▸ **Задание 1**: Представьте в виде таблицы Markdown с колонками «Номер» и «Строка записи» участок записей от их начала до строки, содержащей «road: (493, 488)», включительно. Пустые строки пропустите, изображения в ответ не включайте.

▸ **Исходный текст**:
Глава восьмая
ПОСЕЩЕНИЕ ПАРИЖА
I
Летом 1855 г. наш посланник в Париже граф Гацфельд пригласил меня посетить промышленную выставку; он разделял еще распространенное тогда в дипломатических кругах мнение, что я буду вскоре преемником Мантейфеля по министерству иностранных дел. Хотя король иногда и действительно носился с такой мыслью, но уже тогда в интимном придворном кругу было известно, что произошла перемена. Как сказал мне граф Вильгельм Редерн, с которым я встретился в Париже, посланники все еще полагают, что я предназначаюсь в министры, и сам он недавно так думал; но настроение короля резко изменилось. Подробностей он, граф, не знает. Это произошло, очевидно, после моей поездки на Рюген.
День Наполеона — 15 августа — был отпразднован между прочим тем, что по улицам Парижа водили русских пленных, 19-го числа прибыла английская королева, 25 августа в честь ее был дан большой бал в Версале, на котором я был представлен королеве и принцу Альберту.
Принц в своем черном мундире, красивый и холодный, был со мною любезен, но в его обращении проглядывало некоторое неприязненное любопытство, из чего я мог заключить, что ему известно о моем влиянии на короля в духе, враждебном западным державам. По складу своего ума принц искал объяснения моего поведения не в его действительных мотивах, каковые сводились к стремлению обеспечить независимость отечества от сторонних влияний, находивших благодарную почву в нашем провинциальном почитании Англии и боязни Франции, а также — к желанию не ввязываться в войну, которую нам пришлось бы вести не в собственных интересах, а в силу зависимости от австрийской и английской политики. В глазах принца я был ярым реакционером, ставшим на сторону России, чтобы способствовать абсолютистской и юнкерской политике. Это я узнал, разумеется, не в тот момент, когда представился принцу, а из позднейших фактических и документальных данных. Нет ничего удивительного, что дочь принца Альберта, ставшая в скором времени нашей кронпринцессой, усвоила этот взгляд отца и тогдашних сторонников герцога Кобургского.

▸ **Извлечённые записи**:
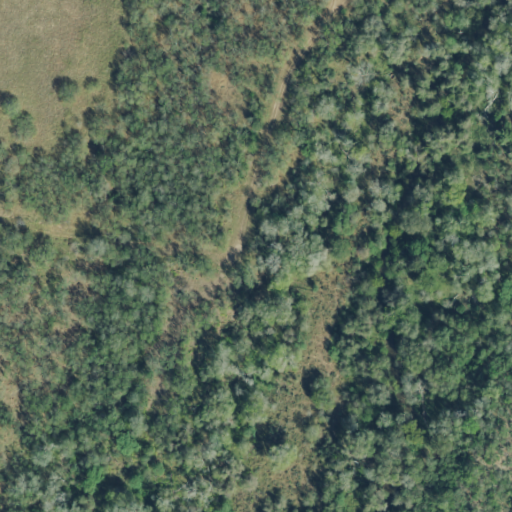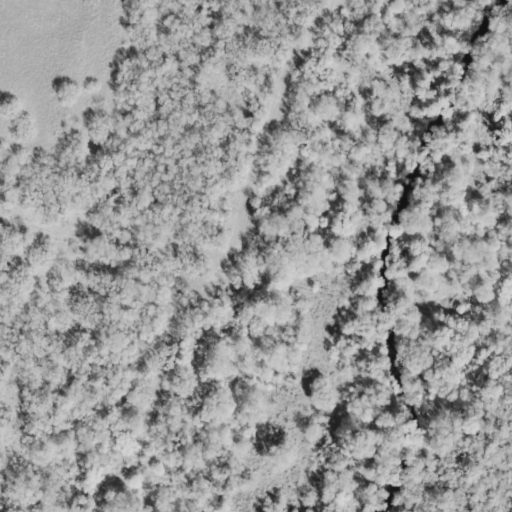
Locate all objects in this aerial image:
river: (398, 248)
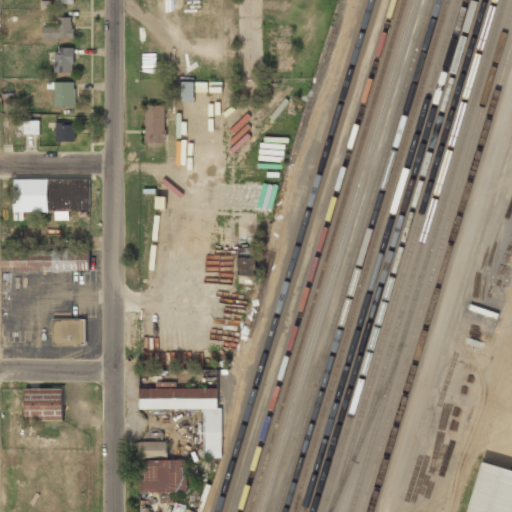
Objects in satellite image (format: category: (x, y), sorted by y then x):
building: (64, 1)
building: (64, 2)
building: (60, 28)
building: (58, 29)
building: (63, 59)
building: (64, 60)
building: (64, 95)
building: (65, 95)
building: (154, 123)
building: (27, 126)
building: (27, 129)
building: (65, 132)
building: (64, 133)
road: (57, 161)
railway: (301, 162)
building: (50, 196)
railway: (336, 255)
road: (114, 256)
railway: (294, 256)
railway: (318, 256)
railway: (327, 256)
railway: (345, 256)
railway: (354, 256)
railway: (361, 256)
railway: (371, 256)
railway: (379, 256)
railway: (389, 256)
railway: (399, 256)
railway: (408, 256)
railway: (417, 256)
railway: (427, 256)
building: (44, 260)
railway: (436, 260)
building: (246, 266)
building: (156, 269)
railway: (441, 276)
building: (68, 331)
road: (57, 368)
building: (43, 404)
building: (188, 408)
building: (153, 448)
building: (163, 475)
building: (487, 489)
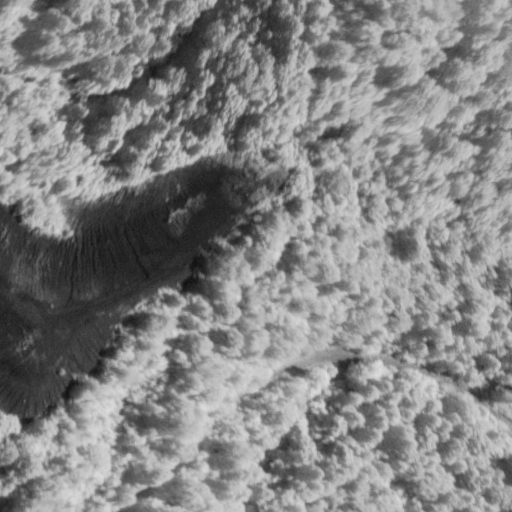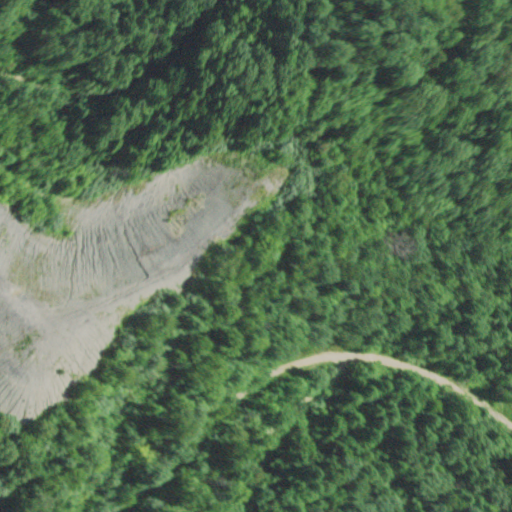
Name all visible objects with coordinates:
quarry: (146, 246)
road: (295, 365)
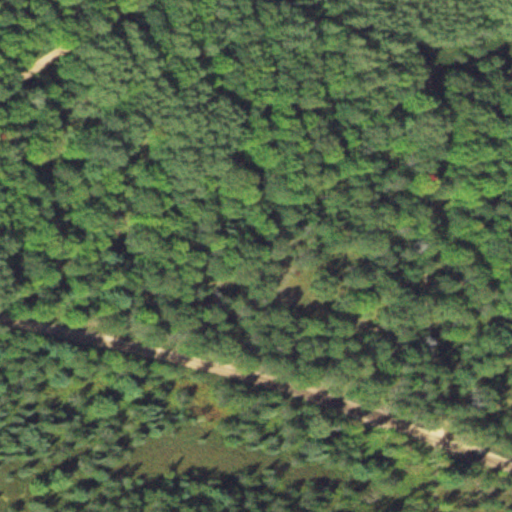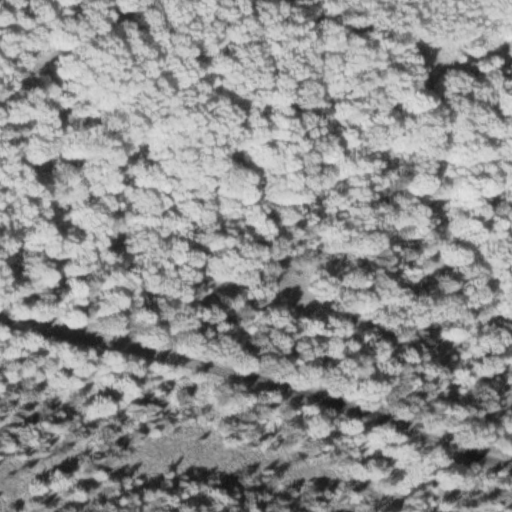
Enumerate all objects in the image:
road: (69, 42)
road: (426, 189)
road: (260, 373)
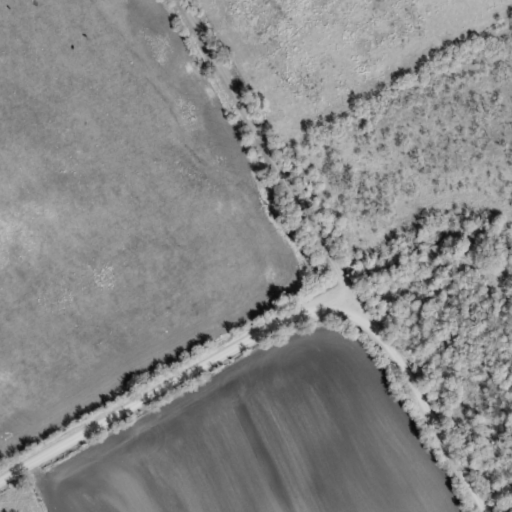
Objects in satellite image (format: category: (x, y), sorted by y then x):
road: (275, 162)
building: (16, 186)
road: (279, 317)
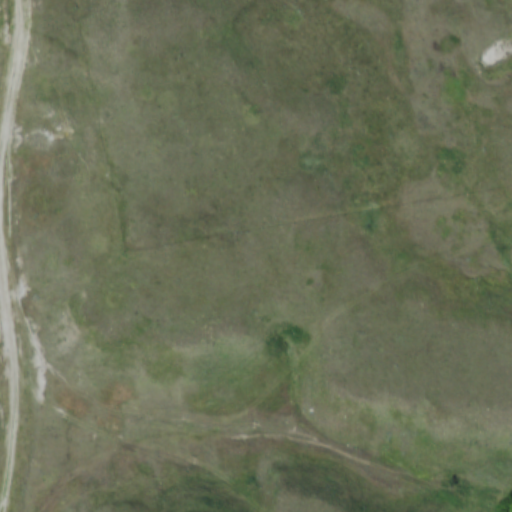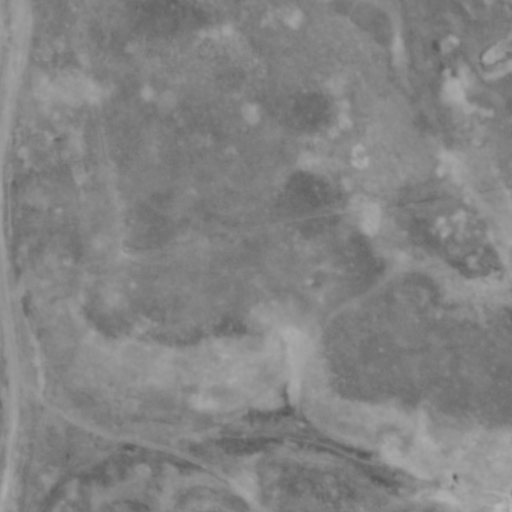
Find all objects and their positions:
road: (8, 255)
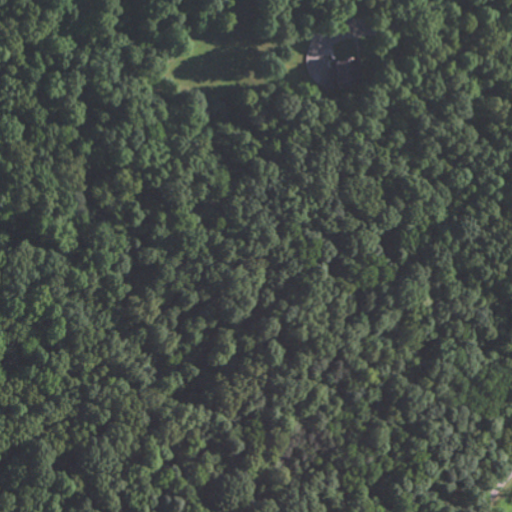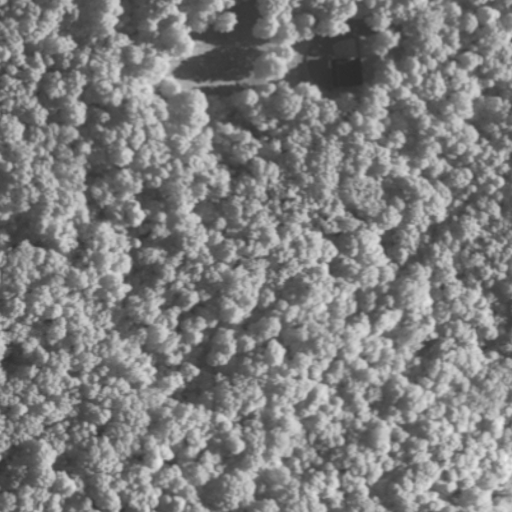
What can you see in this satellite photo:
building: (342, 70)
road: (493, 488)
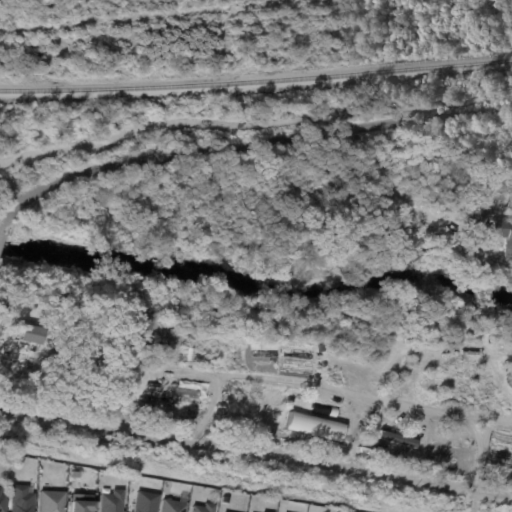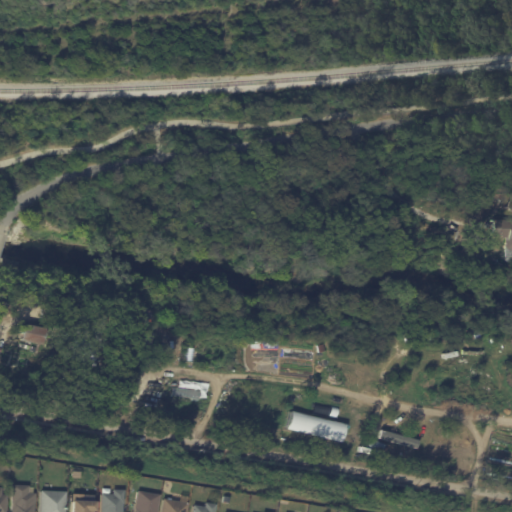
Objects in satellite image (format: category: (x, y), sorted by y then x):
railway: (256, 79)
road: (379, 109)
road: (122, 130)
road: (160, 139)
road: (247, 145)
road: (0, 225)
building: (503, 235)
building: (504, 235)
building: (473, 241)
building: (115, 313)
building: (137, 313)
building: (30, 335)
building: (143, 344)
building: (82, 345)
road: (323, 389)
road: (209, 412)
building: (396, 438)
road: (255, 453)
building: (73, 472)
building: (223, 497)
building: (18, 498)
building: (19, 498)
building: (48, 500)
building: (50, 500)
building: (109, 501)
building: (143, 501)
building: (1, 502)
building: (2, 502)
building: (79, 502)
building: (143, 502)
building: (170, 505)
building: (170, 506)
building: (201, 507)
building: (201, 507)
building: (261, 511)
building: (262, 511)
building: (283, 511)
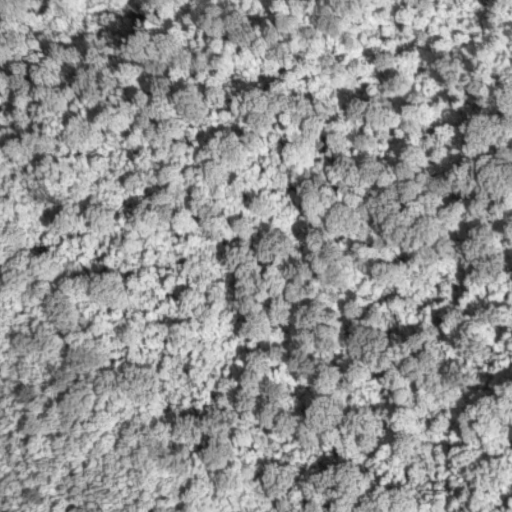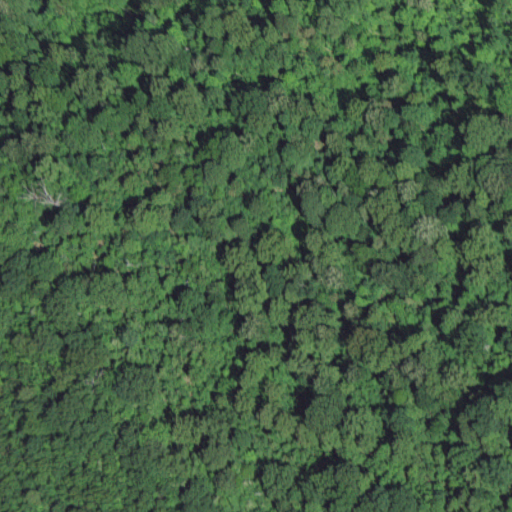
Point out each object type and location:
road: (89, 394)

▸ **Задание 2**: Какого числа, согласно исходному тексту, в Версале был дан большой бал в честь английской королевы?

▸ **Ожидаемый ответ 1**:
| Номер | Строка записи |
|---|---|
| 1 | Locate all objects in this aerial image: |
| 2 | river: (398, 248) |
| 3 | Objects in satellite image (format: category: (x, y), sorted by y then x): |
| 4 | building: (64, 1) |
| 5 | building: (64, 2) |
| 6 | building: (60, 28) |
| 7 | building: (58, 29) |
| 8 | building: (63, 59) |
| 9 | building: (64, 60) |
| 10 | building: (64, 95) |
| 11 | building: (65, 95) |
| 12 | building: (154, 123) |
| 13 | building: (27, 126) |
| 14 | building: (27, 129) |
| 15 | building: (65, 132) |
| 16 | building: (64, 133) |
| 17 | road: (57, 161) |
| 18 | railway: (301, 162) |
| 19 | building: (50, 196) |
| 20 | railway: (336, 255) |
| 21 | road: (114, 256) |
| 22 | railway: (294, 256) |
| 23 | railway: (318, 256) |
| 24 | railway: (327, 256) |
| 25 | railway: (345, 256) |
| 26 | railway: (354, 256) |
| 27 | railway: (361, 256) |
| 28 | railway: (371, 256) |
| 29 | railway: (379, 256) |
| 30 | railway: (389, 256) |
| 31 | railway: (399, 256) |
| 32 | railway: (408, 256) |
| 33 | railway: (417, 256) |
| 34 | railway: (427, 256) |
| 35 | building: (44, 260) |
| 36 | railway: (436, 260) |
| 37 | building: (246, 266) |
| 38 | building: (156, 269) |
| 39 | railway: (441, 276) |
| 40 | building: (68, 331) |
| 41 | road: (57, 368) |
| 42 | building: (43, 404) |
| 43 | building: (188, 408) |
| 44 | building: (153, 448) |
| 45 | building: (163, 475) |
| 46 | building: (487, 489) |
| 47 | Name all visible objects with coordinates: |
| 48 | quarry: (146, 246) |
| 49 | road: (295, 365) |
| 50 | Enumerate all objects in the image: |
| 51 | road: (69, 42) |
| 52 | road: (426, 189) |
| 53 | road: (260, 373) |
| 54 | Objects in satellite image (format: category: (x, y), sorted by y then x): |
| 55 | road: (275, 162) |
| 56 | building: (16, 186) |
| 57 | road: (279, 317) |
| 58 | Find all objects and their positions: |
| 59 | road: (8, 255) |
| 60 | What can you see in this satellite photo: |
| 61 | building: (342, 70) |
| 62 | road: (493, 488) |

▸ **Ожидаемый ответ 2**: 25 августа.